14.6.7.2 Templates on the Managed Node
The templates are referred to as policies after they are distributed to the managed node. The policy files contain policy data, one file for each policy type. In prior releases, a template file would contain the entire set of templates. The policy files represent each individual template. The policy files are maintained in the directory /var/opt/OV/data/image/library/english/10090_policies. The directory path is identified with the variable $DATADIR where DATADIR=/var/opt/OV. An example of the policy directory contents is shown here for reference.
# cd /var/opt/OV/data/image/library/english/10090_policies
# ls -l
total 10
drwxr-xr-x 2 root root 1024 Nov 22 21:36 le
drwxr-xr-x 2 root sys 1024 Oct 13 20:08 mgrconf
drwxr-xr-x 2 root root 1024 Nov 22 21:36 monitor
drwxr-xr-x 2 root root 1024 Nov 22 21:36 msgi
drwxr-xr-x 2 root root 1024 Nov 22 21:36 trapi
# cd le
# ls
5324c9f4-fa46-71d7-1fc7-9c99d13d0000_data
5324c9f4-fa46-71d7-1fc7-9c99d13d0000_header.xml
532a13d2-fa46-71d7-1fc7-9c99d13d0000_data
532a13d2-fa46-71d7-1fc7-9c99d13d0000_header.xml
5331f700-fa46-71d7-1fc7-9c99d13d0000_data
5331f700-fa46-71d7-1fc7-9c99d13d0000_header.xml
A listing of a policy data file is shown here.

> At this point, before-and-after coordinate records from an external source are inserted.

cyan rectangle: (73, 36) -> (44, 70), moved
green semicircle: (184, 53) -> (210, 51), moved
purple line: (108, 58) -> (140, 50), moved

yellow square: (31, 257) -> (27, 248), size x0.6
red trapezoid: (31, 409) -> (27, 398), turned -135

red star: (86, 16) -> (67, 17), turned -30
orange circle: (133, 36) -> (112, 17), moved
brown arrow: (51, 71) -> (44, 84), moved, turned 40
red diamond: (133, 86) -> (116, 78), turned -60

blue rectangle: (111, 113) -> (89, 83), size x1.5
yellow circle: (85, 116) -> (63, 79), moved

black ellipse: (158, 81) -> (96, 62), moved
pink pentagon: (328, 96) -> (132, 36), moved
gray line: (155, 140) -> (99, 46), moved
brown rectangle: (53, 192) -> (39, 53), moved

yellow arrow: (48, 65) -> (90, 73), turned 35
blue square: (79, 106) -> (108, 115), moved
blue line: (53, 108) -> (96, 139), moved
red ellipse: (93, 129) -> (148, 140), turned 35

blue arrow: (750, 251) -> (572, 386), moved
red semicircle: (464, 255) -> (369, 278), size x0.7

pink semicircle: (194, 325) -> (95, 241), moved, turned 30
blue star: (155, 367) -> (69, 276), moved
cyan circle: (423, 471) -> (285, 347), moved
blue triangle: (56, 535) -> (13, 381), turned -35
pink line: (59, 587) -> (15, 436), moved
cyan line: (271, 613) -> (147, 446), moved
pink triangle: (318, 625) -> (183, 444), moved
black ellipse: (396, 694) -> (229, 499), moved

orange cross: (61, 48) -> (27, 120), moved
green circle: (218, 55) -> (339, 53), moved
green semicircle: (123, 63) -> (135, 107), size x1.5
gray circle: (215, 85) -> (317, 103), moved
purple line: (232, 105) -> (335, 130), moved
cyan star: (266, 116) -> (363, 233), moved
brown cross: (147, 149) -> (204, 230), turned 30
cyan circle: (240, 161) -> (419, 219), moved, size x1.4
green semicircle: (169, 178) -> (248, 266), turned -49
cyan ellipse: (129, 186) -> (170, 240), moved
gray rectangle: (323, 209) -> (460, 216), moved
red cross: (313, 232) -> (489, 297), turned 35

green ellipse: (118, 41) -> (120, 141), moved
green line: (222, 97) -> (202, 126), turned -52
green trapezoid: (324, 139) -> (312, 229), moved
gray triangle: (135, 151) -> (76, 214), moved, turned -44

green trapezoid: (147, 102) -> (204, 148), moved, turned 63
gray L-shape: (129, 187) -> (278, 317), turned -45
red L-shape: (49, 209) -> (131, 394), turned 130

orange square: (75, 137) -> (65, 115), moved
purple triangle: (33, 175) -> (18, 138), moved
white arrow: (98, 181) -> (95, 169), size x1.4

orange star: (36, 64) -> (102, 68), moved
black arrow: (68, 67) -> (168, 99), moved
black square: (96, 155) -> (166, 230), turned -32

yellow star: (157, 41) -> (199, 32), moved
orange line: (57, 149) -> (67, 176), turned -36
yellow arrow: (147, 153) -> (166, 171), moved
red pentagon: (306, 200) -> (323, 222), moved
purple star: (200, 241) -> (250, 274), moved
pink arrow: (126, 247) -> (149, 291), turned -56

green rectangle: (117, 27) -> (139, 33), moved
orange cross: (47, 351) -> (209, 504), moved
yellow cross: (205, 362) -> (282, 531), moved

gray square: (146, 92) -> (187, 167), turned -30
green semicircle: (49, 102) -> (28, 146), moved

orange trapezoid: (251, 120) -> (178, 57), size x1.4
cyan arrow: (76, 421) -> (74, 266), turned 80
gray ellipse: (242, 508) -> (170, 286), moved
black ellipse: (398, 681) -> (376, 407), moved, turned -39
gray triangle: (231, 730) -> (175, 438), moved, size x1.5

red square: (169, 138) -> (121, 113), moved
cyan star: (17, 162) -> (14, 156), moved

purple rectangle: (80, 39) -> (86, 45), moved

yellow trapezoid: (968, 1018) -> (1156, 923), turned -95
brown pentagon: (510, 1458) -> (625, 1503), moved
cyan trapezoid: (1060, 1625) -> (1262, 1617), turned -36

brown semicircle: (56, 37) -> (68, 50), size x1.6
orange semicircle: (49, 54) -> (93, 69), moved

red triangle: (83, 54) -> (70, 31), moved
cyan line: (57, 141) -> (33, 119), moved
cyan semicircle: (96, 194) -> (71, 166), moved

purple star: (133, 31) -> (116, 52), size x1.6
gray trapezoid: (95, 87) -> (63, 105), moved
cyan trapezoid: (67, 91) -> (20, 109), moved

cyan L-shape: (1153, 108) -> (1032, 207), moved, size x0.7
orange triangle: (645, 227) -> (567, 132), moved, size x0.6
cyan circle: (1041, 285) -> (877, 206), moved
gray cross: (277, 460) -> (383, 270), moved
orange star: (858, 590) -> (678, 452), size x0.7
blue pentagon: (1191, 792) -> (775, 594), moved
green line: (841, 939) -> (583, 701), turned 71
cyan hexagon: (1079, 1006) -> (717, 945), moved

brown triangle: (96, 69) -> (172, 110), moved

# more 5324c9f4-fa46-71d7-1fc7-9c99d13d0000_data
SYNTAX_VERSION 5
LOGFILE "Bad Logs (10.x/11.x HP-UX)"
DESCRIPTION "History of HP-UX 10.x/11.x
bad logins (/var/adm/btmp logfile)"
LOGPATH "/var/adm/btmp"
EXEFILE "opcfwtmp /tmp/btmp.stat /var/adm/btmp /tmp/btmp.out"
READFILE "/tmp/btmp.out"
INTERVAL "10s"
CHSET ISO88591
ALWAYS_FROM_BEGIN
CLOSE_AFTER_READ
SEVERITY Warning
APPLICATION "/usr/bin/login(1) Login"
MSGGRP "Security"
MSGCONDITIONS
DESCRIPTION "Failed remote login"
CONDITION_ID "53259b2c-fa46-71d7-1fc7-9c99d13d0000"
CONDITION
TEXT "FAILED <@.user> <@.tty> <@.host> <*.date> <*.time>"
SET
OBJECT "<user>"
TEXT "Failed login of <user> on <tty> at <time> <date>"
DESCRIPTION "opcfwtmp failure"
CONDITION_ID "53277c26-fa46-71d7-1fc7-9c99d13d0000"
CONDITION
TEXT "opcfwtmp:"
SET
SEVERITY Critical
MSGGRP "OpC"
OBJECT "opcfwtmp"
TEXT "<$MSG_TEXT>"
14.6.5 Template Status
Use the
ovpolicy command to view, activate and deactivate templates on the managed nodes. Use the
opcragt command (or the Administrator's GUI) to distribute the templates. A template is converted to a policy data file during HTTPS-based distribution. An example of viewing the installed policies is shown here.
# ovpolicy -list
List installed policies for host: 'lotus'.
TypeName Name Status
-
'le' 'Bad Logs (10.x/11.x HP-UX)' enabled
'le' 'Cron (10.x/11.x HP-UX)' enabled
'le' 'Syslog (ServiceGuard)' enabled
'mgrconf' 'OVO authorization' enabled
'monitor' 'cpu_util' enabled
'monitor' 'disk_util' enabled
'monitor' 'distrib_mon' enabled
'monitor' 'mondbfile' enabled
'monitor' 'proc_util' enabled
'msgi' 'opcmsg(1|3)' enabled
'trapi' 'SNMP 6.20 Traps' enabled
'trapi' 'SNMP ECS Traps' enabled
14.6.5.1 ovpolicy and opctemplate
Use the command
ovpolicy to verify status, install, remove, enable, and disable local policies. The command
opctemplate is a wrapper command for
ovpolicy . Refer to the man page for a complete listing of the
14.6.5.2 Temporarily Disabling and Enabling a Template
It might be necessary to temporarily disable the policies during times of maintenance on applications that are monitored by OVO. This would prevent the agent from sending any information about events or performing actions that are triggered by the policy. When a policy is disabled, there are no messages created for that policy.
Use the command
ovpolicy (or
opctemplate ) to change or check the status of policies. For example, changing the policy status to disabled prevents the events from a particular policy from arriving in the message browser. Another advantage is that this method does not require completely disabling the entire agent and also avoids the task of unassign and later assign the template. This command requires root user permission.